Within two weeks, however, she was introducing her husband as his political seconder at fund-raising dinners, and receiving rousing applause herself. When it appeared in September that the Democrats were headed for catastrophic losses in this week's elections, Mrs Clinton set out on the campaign trail, crossing the country repeatedly, drumming up funds for the cash- strapped campaign and galvanising support for Democrats whose seats seemed threatened.

With her husband under a cloud and perceived by some candidates as an electoral liability, Mrs Clinton emerged as the party's most effective campaigner, welcomed from coast to coast. Her dignity in adversity was admired and respected. Her confidence and effectiveness as a political speaker, which had been held in check for much of her husband's presidency, surprised many.

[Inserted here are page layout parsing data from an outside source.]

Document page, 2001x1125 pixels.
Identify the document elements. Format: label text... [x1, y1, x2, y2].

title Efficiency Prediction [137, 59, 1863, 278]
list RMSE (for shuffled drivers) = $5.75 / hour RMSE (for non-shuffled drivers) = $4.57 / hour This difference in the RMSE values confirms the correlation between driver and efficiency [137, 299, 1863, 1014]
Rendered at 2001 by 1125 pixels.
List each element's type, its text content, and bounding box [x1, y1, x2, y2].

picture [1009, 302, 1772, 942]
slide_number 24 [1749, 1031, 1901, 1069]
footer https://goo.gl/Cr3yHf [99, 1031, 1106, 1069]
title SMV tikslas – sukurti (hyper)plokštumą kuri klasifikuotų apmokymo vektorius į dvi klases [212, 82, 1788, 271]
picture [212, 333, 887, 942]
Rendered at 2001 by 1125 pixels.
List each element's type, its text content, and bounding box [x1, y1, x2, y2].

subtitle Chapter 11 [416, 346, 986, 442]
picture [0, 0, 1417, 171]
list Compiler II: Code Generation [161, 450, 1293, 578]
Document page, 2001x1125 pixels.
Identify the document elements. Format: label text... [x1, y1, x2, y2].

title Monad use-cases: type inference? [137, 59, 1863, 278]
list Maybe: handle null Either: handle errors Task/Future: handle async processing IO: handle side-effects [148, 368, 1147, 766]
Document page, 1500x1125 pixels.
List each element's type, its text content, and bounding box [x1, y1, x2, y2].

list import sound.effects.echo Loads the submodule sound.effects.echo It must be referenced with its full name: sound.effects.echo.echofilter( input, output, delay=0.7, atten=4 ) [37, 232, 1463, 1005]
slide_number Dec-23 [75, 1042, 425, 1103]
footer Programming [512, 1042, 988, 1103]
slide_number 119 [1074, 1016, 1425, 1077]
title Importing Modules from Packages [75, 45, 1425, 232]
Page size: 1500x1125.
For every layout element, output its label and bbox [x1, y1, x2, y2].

The common knowledge of her husband's philandering, along with all the sordid details of the Lewinsky affair, brought widespread sympathy, especially from women. Any difficulties she might have had during Mr Clinton's first presidential campaign in reaching older and non-professional women, who appeared to resent her career, melted away, as these women came to regard a betrayed wife rescuing her family as a soulmate. Resentment from men, who had asked during Mr Clinton's first campaign and his first two years in office who would really be wearing the trousers in the White House, also vanished: the older, scorned woman was no threat.

Her only failure? Despite three campaign trips to her home state of Illinois to support the embattled Carol Moseley-Braun, the first black woman to be elected to the Senate, that seat could not be saved. Mrs Clinton's campaigning, however, may stand her in good stead for a political career of her own, should she want it.

With two years as First Lady still ahead, she is keeping any ambitions scrupulously out of the domestic political arena, allowing speculation about an international, perhaps a United Nations post, in future. But in the latter stages of the campaign, she was consistently greeted with cries of "Stand! Stand!" from the crowd. Perhaps the presidency would not be to her taste, but a Senate seat, perhaps the one just lost in Chicago to the Republicans, would be an eminently realistic goal.